Data Protection & Security
8.1 Data Protection
We are committed to ensuring that all personal data handled by the company is done so in accordance with the Data Protection Laws, its principles and any additional regulations and/or guidance laid out by government or the ICO.
We are passionate about ensuring the safe, secure, ethical and fair use of all personal data and uphold the highest standards of data handling and processing. Through our strong commitment and robust controls, we ensure that all staff understand, have access to and can easily interpret the Data Protection laws and its defining Principles.
8.1.1 General Data Protection Regulation (GDPR) & DPA18
The General Data Protection Regulation (GDPR) (EU)2016/679) was approved by the European Commission in April 2016 and applied to all EU Member States from 25th May 2018. As a ‘Regulation‘ rather than a ‘Directive’, its rules apply directly to the Member States, replacing their existing local data protection laws and repealing and replacing Directive 95/46EC and its Member State implementing legislation.
Each Member State can also enforce the GDPR’s derogations and certain conditions through their own local legislation, which for the UK takes the form of the Data Protection Act 2018 (DPA18), which replaced the 1998 version.
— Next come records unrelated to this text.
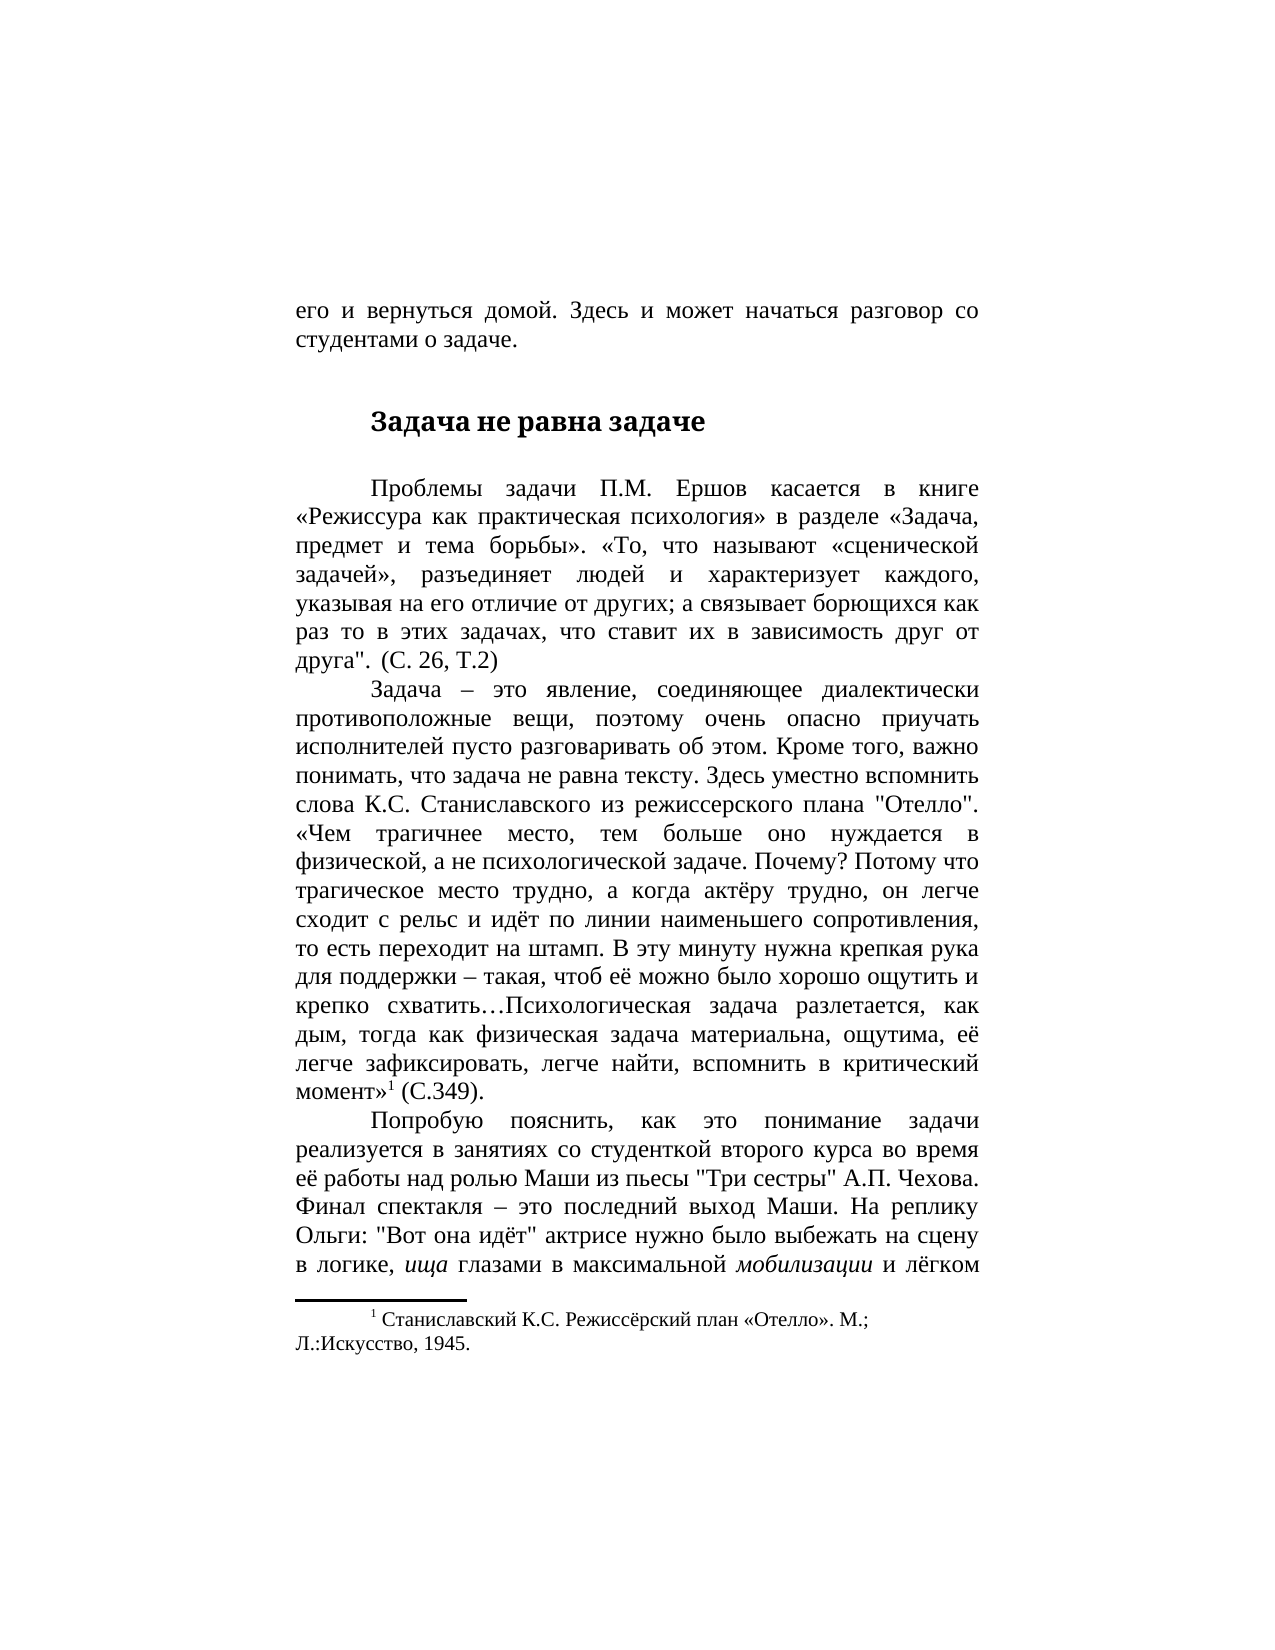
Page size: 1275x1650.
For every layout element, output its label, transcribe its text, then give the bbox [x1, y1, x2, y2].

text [295, 295, 980, 353]
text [295, 1105, 980, 1278]
subtitle Задача не равна задаче [295, 407, 980, 438]
text Проблемы задачи П.М. Ершов касается в книге «Режиссура как практическая психология» в разделе «Задача, предмет и тема борьбы». «То, что называют «сценической задачей», разъединяет людей и характеризует каждого, указывая на его отличие от других; а связывает борющихся как раз то в этих задачах, что ставит их в зависимость друг от друга". (С. 26, Т.2) [295, 473, 980, 674]
text Задача – это явление, соединяющее диалектически противоположные вещи, поэтому очень опасно приучать исполнителей пусто разговаривать об этом. Кроме того, важно понимать, что задача не равна тексту. Здесь уместно вспомнить слова К.С. Станиславского из режиссерского плана "Отелло". «Чем трагичнее место, тем больше оно нуждается в физической, а не психологической задаче. Почему? Потому что трагическое место трудно, а когда актёру трудно, он легче сходит с рельс и идёт по линии наименьшего сопротивления, то есть переходит на штамп. В эту минуту нужна крепкая рука для поддержки – такая, чтоб её можно было хорошо ощутить и крепко схватить…Психологическая задача разлетается, как дым, тогда как физическая задача материальна, ощутима, её легче зафиксировать, легче найти, вспомнить в критический момент» (С.349). [295, 674, 980, 1105]
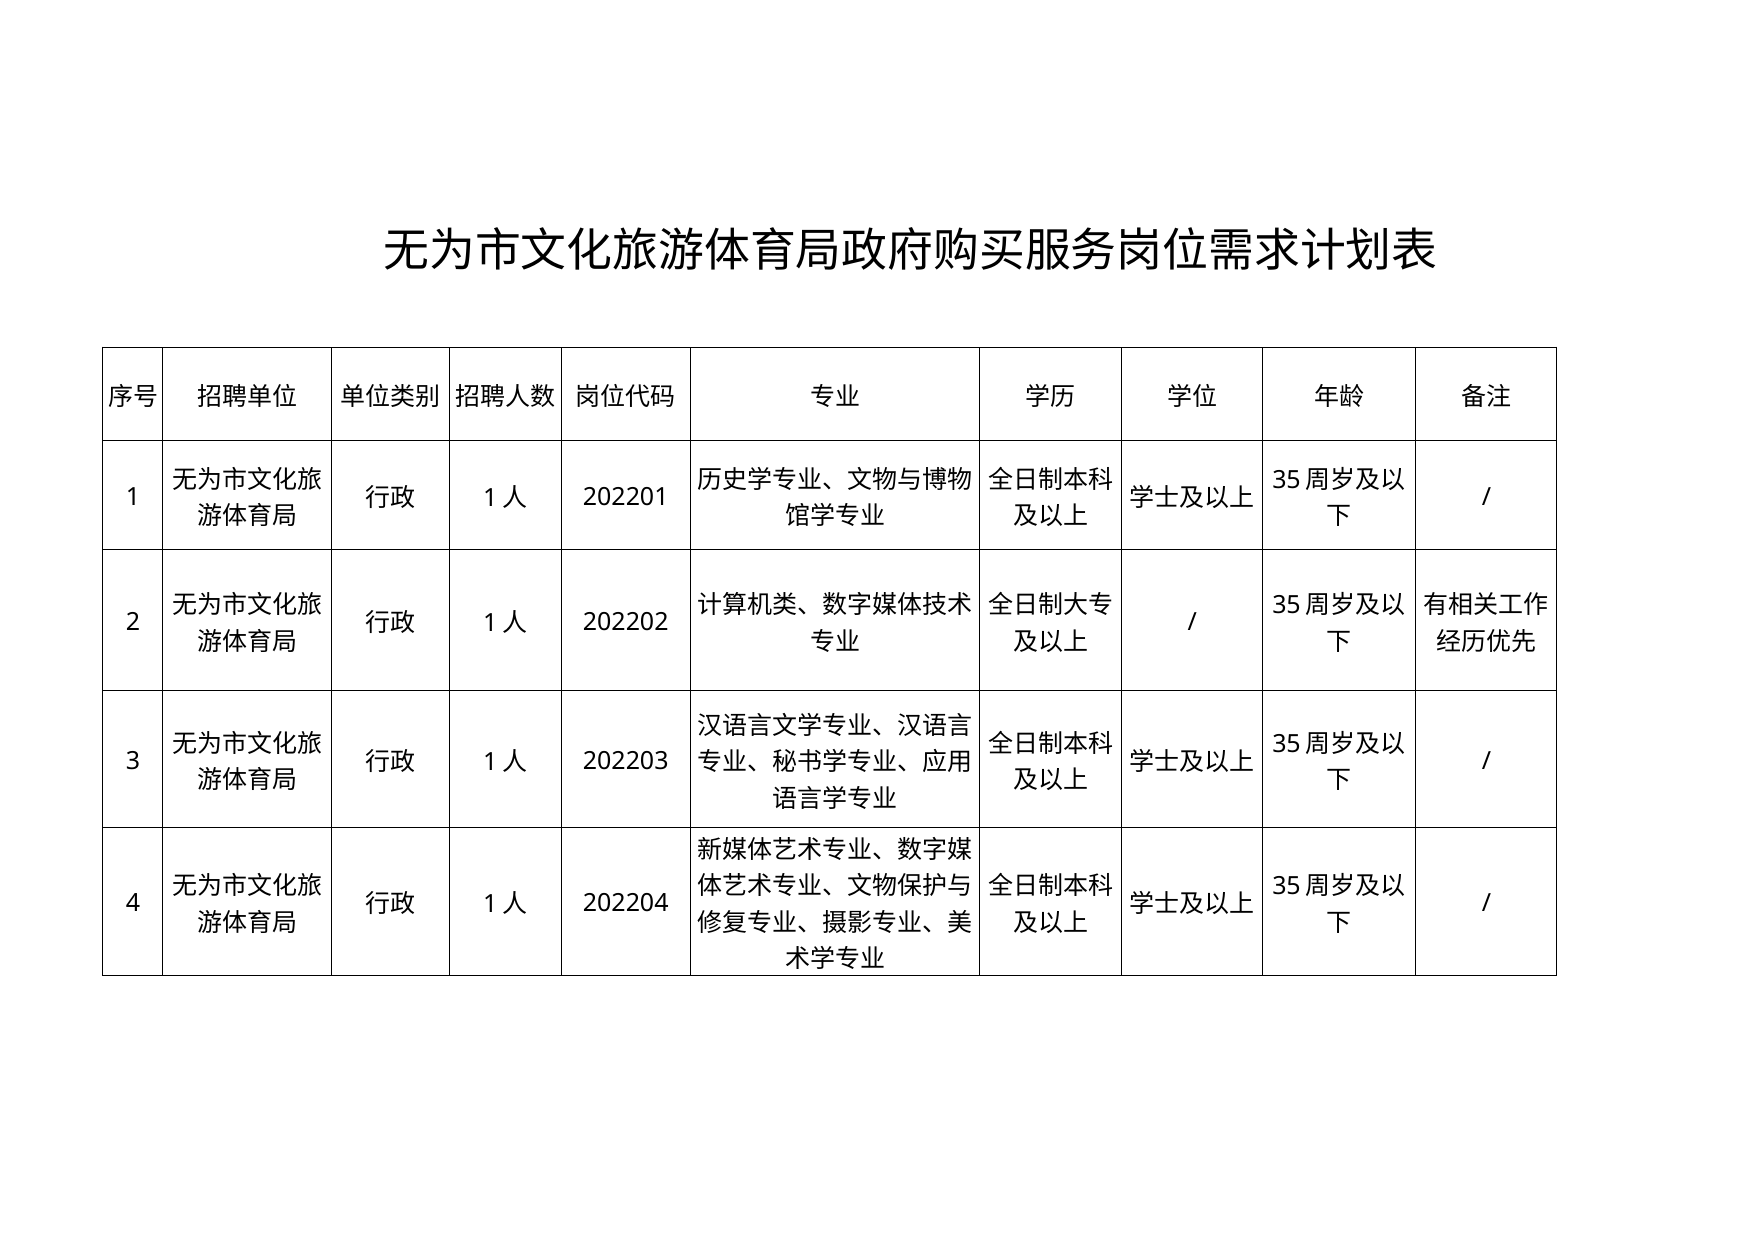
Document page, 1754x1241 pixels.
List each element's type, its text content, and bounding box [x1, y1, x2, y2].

table_cell 35周岁及以下 [1263, 441, 1415, 549]
table_cell 学士及以上 [1122, 441, 1262, 549]
table_cell 35周岁及以下 [1263, 550, 1415, 690]
table_cell 计算机类、数字媒体技术专业 [691, 550, 979, 690]
table_cell / [1122, 550, 1262, 690]
table_header 专业 [691, 348, 979, 440]
table_cell 202203 [562, 691, 690, 827]
table_cell 行政 [332, 550, 449, 690]
table_header 招聘单位 [163, 348, 331, 440]
table_cell 历史学专业、文物与博物馆学专业 [691, 441, 979, 549]
table_cell / [1416, 691, 1556, 827]
table_cell 全日制本科及以上 [980, 691, 1121, 827]
table_cell 202201 [562, 441, 690, 549]
table_cell 学士及以上 [1122, 691, 1262, 827]
table_cell 202204 [562, 828, 690, 974]
table_cell 1人 [450, 441, 561, 549]
table_cell 行政 [332, 441, 449, 549]
table_cell 1人 [450, 828, 561, 974]
table_cell 全日制本科及以上 [980, 441, 1121, 549]
table_cell 无为市文化旅游体育局 [163, 828, 331, 974]
table_header 学历 [980, 348, 1121, 440]
table_cell 1人 [450, 550, 561, 690]
table_header 年龄 [1263, 348, 1415, 440]
table_header 备注 [1416, 348, 1556, 440]
table_cell 35周岁及以下 [1263, 828, 1415, 974]
table_cell 无为市文化旅游体育局 [163, 550, 331, 690]
table_cell 1 [103, 441, 162, 549]
table_header 序号 [103, 348, 162, 440]
table_header 招聘人数 [450, 348, 561, 440]
table_header 岗位代码 [562, 348, 690, 440]
table_cell 有相关工作经历优先 [1416, 550, 1556, 690]
table_cell / [1416, 828, 1556, 974]
table_header 单位类别 [332, 348, 449, 440]
table_cell 行政 [332, 691, 449, 827]
table_cell 全日制大专及以上 [980, 550, 1121, 690]
table_cell 行政 [332, 828, 449, 974]
table_cell 4 [103, 828, 162, 974]
table_cell 202202 [562, 550, 690, 690]
table_header 学位 [1122, 348, 1262, 440]
table_cell 35周岁及以下 [1263, 691, 1415, 827]
table_cell 1人 [450, 691, 561, 827]
table_cell 无为市文化旅游体育局 [163, 691, 331, 827]
list 无为市文化旅游体育局政府购买服务岗位需求计划表 [216, 198, 1604, 295]
table_cell 学士及以上 [1122, 828, 1262, 974]
table_cell 全日制本科及以上 [980, 828, 1121, 974]
table_cell / [1416, 441, 1556, 549]
table_cell 汉语言文学专业、汉语言专业、秘书学专业、应用语言学专业 [691, 691, 979, 827]
table_cell 2 [103, 550, 162, 690]
table_cell 无为市文化旅游体育局 [163, 441, 331, 549]
table_cell 新媒体艺术专业、数字媒体艺术专业、文物保护与修复专业、摄影专业、美术学专业 [691, 828, 979, 974]
table_cell 3 [103, 691, 162, 827]
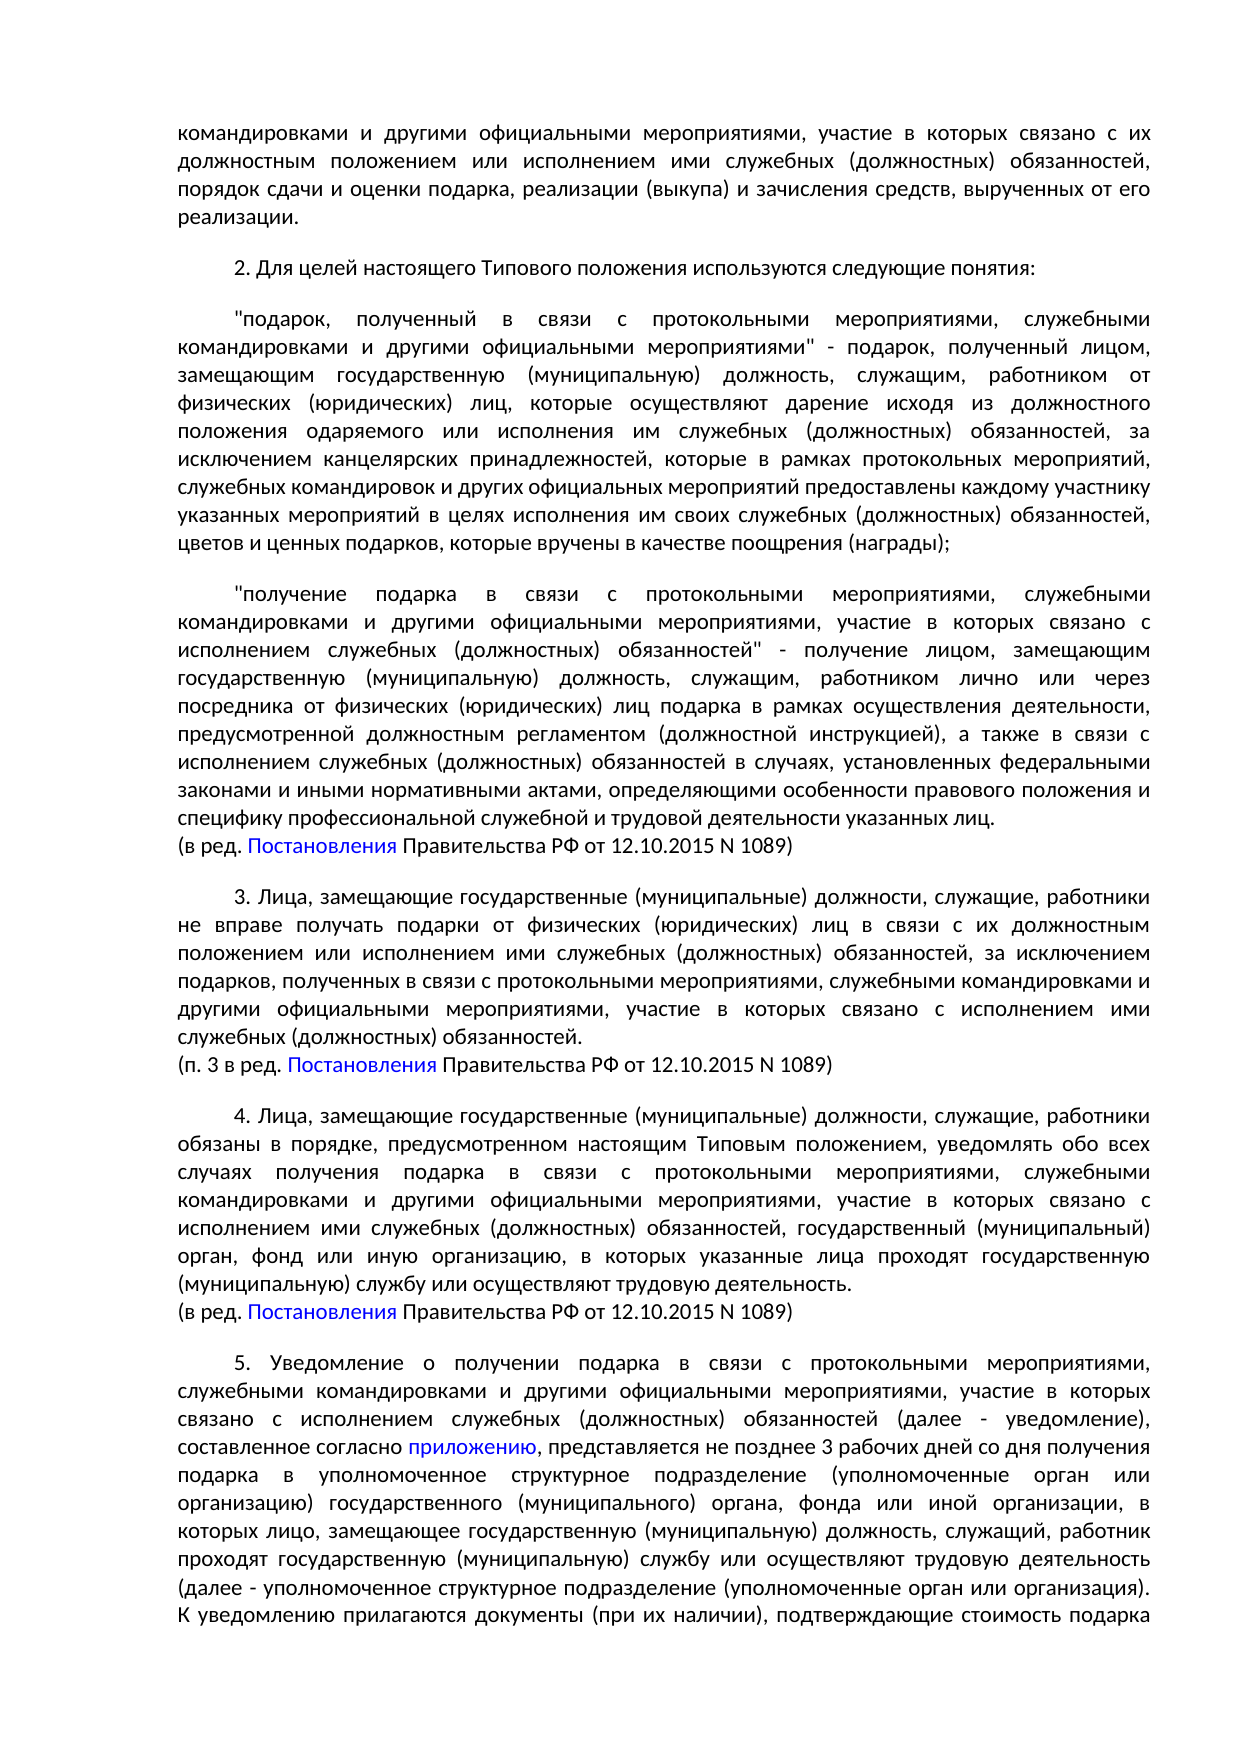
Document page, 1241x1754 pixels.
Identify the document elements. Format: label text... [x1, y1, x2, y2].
This legislation enacts the GDPR into UK law and covers extended data protection and privacy requirements specific to the UK.
As the company processes personal information regarding individuals (data subjects), we are obligated under the General Data Protection Regulation (GDPR) and DPA18 to protect such information, and to obtain, use, process, store and destroy it, only in compliance with the data protection laws.
Information protected under the GDPR/DPA18 is known as “personal data” and is defined as: –
“Any information relating to an identified or identifiable natural person; an identifiable natural person is one who can be identified, directly or indirectly, in particular by reference to an identifier such as a name, an identification number, location data, an online identifier or to one or more factors specific to the physical, physiological, genetic, mental, economic, cultural or social identity of that natural person.”
The company ensures that even greater care and attention is given to personal data falling within the GDPR’s ‘special categories’ (previously referred to under the DPA as sensitive personal data), due to the assumption that this type of information could be used in a negative or discriminatory way and is of a sensitive, personal nature to the persons it relates to.
In relation to the ‘Special categories of Personal Data’ the GDPR advises that: –
Processing of personal data revealing racial or ethnic origin, political opinions, religious or philosophical beliefs, or trade union membership, and the processing of genetic data, biometric data for the purpose of uniquely identifying a natural person, data concerning health or data concerning a natural person’s sex life or sexual orientation shall be prohibited – unless one of the Article 9 clauses applies.
The GDPR regulates the processing of personal data, which includes organisation, altering, adapting, retrieving, consulting on, storing, using, disclosing, transmitting, disseminating or destroying any such data. As the company uses personal data in one or more of the above capacities, we have put into place robust measures, policies, procedures and controls concerning all aspects of personal data handling.